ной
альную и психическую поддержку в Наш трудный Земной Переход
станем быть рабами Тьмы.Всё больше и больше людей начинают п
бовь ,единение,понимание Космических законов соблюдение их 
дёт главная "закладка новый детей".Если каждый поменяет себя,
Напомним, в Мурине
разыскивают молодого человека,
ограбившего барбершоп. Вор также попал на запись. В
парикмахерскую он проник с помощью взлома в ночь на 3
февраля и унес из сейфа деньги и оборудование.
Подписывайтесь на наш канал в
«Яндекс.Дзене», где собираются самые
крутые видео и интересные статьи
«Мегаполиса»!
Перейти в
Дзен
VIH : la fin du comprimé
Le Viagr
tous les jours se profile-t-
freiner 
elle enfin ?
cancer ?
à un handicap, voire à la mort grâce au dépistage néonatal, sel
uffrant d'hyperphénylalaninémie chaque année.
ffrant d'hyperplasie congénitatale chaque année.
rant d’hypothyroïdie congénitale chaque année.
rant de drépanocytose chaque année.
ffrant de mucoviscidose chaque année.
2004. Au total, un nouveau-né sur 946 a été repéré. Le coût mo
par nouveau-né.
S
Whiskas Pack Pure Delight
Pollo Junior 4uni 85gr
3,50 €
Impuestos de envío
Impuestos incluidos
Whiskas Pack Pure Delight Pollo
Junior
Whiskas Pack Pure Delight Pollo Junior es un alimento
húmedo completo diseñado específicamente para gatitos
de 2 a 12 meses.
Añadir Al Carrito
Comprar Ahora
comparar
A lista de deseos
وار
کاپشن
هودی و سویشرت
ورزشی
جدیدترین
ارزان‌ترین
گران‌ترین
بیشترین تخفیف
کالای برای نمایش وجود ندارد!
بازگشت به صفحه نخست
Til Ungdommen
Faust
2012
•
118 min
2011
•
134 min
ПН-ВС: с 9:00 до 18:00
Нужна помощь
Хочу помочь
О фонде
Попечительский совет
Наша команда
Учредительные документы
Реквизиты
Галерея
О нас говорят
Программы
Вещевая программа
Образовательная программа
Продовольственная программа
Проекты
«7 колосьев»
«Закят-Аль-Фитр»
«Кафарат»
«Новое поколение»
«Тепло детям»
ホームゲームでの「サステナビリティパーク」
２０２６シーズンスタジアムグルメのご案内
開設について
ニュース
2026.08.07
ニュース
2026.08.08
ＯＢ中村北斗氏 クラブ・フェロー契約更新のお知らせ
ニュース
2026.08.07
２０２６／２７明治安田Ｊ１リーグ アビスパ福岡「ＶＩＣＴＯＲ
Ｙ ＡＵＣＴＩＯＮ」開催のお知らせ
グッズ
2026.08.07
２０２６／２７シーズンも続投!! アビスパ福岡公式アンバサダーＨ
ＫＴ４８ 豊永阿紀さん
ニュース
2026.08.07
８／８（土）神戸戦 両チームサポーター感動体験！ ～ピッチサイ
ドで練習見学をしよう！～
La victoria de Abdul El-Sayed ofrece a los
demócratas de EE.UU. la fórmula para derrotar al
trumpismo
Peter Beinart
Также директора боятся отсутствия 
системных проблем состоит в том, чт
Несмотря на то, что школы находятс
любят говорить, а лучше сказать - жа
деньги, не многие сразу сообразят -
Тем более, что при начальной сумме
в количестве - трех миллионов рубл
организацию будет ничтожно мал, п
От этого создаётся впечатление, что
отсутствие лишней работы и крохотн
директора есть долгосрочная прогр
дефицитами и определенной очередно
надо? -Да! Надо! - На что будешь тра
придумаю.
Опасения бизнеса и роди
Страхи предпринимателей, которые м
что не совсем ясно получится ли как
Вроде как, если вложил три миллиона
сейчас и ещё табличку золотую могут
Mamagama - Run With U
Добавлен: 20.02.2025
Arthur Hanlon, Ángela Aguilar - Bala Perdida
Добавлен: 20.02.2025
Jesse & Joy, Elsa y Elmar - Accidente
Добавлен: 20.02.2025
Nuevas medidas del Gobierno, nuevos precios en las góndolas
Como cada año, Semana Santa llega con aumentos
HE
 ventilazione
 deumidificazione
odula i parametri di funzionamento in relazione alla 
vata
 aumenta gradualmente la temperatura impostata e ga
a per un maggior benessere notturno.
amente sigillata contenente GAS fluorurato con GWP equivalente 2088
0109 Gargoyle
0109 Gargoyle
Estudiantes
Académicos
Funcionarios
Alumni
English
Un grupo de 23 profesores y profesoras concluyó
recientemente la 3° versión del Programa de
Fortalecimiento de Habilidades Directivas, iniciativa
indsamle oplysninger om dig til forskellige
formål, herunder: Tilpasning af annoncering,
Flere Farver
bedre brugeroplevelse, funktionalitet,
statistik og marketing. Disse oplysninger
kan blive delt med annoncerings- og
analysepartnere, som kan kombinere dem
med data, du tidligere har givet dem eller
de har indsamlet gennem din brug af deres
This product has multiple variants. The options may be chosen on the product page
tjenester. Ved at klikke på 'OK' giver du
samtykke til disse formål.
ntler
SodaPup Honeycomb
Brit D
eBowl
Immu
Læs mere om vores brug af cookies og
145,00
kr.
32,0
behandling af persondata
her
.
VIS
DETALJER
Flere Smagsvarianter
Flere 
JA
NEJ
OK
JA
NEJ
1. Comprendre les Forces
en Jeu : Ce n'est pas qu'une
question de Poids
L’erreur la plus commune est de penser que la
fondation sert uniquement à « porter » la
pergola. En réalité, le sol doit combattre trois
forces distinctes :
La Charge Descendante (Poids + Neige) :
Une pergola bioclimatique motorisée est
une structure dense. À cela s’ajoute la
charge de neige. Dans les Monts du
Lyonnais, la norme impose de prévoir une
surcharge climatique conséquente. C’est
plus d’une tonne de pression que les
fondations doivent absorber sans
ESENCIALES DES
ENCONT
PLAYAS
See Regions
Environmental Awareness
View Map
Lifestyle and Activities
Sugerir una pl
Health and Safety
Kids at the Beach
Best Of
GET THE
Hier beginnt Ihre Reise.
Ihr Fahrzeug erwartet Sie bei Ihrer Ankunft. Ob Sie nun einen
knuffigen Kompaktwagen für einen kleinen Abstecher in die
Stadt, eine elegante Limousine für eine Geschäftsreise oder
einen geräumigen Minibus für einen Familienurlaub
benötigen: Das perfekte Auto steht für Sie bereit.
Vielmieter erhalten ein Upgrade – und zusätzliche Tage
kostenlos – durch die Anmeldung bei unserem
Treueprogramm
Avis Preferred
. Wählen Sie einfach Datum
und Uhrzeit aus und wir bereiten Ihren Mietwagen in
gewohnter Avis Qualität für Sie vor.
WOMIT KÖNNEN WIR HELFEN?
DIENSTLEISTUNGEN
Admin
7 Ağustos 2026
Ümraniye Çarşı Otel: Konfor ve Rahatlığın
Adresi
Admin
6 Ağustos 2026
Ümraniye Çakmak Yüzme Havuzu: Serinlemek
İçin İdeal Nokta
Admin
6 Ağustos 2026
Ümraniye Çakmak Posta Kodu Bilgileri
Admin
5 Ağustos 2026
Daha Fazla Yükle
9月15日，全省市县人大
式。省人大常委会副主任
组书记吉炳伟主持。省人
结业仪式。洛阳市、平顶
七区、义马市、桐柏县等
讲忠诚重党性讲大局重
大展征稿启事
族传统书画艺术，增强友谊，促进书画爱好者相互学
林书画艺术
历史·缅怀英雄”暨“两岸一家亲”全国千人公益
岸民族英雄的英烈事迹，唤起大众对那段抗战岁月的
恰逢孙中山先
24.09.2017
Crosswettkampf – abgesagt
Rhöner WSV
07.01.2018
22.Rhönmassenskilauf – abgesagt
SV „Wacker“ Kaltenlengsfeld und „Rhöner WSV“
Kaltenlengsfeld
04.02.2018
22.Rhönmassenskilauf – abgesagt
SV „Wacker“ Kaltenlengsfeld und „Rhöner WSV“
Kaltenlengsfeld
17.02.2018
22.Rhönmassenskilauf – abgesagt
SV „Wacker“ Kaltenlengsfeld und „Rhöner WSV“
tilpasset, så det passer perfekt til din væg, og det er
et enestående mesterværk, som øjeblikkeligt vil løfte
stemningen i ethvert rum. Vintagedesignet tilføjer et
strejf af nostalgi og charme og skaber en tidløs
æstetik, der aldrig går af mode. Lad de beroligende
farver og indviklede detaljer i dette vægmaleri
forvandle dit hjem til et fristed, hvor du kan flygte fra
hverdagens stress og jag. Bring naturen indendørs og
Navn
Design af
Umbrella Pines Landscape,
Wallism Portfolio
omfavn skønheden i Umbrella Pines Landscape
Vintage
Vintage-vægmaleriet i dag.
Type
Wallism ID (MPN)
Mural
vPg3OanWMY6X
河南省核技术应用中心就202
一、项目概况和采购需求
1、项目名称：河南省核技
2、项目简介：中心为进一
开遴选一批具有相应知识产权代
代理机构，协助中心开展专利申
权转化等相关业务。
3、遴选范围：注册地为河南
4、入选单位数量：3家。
□ □ □ □ □
Reproduce the entries word for word, from their first line through the line that contains "à un handicap, voire", with that line included.

ной
альную и психическую поддержку в Наш трудный Земной Переход
станем быть рабами Тьмы.Всё больше и больше людей начинают п
бовь ,единение,понимание Космических законов соблюдение их 
дёт главная "закладка новый детей".Если каждый поменяет себя,
Напомним, в Мурине
разыскивают молодого человека,
ограбившего барбершоп. Вор также попал на запись. В
парикмахерскую он проник с помощью взлома в ночь на 3
февраля и унес из сейфа деньги и оборудование.
Подписывайтесь на наш канал в
«Яндекс.Дзене», где собираются самые
крутые видео и интересные статьи
«Мегаполиса»!
Перейти в
Дзен
VIH : la fin du comprimé
Le Viagr
tous les jours se profile-t-
freiner 
elle enfin ?
cancer ?
à un handicap, voire à la mort grâce au dépistage néonatal, sel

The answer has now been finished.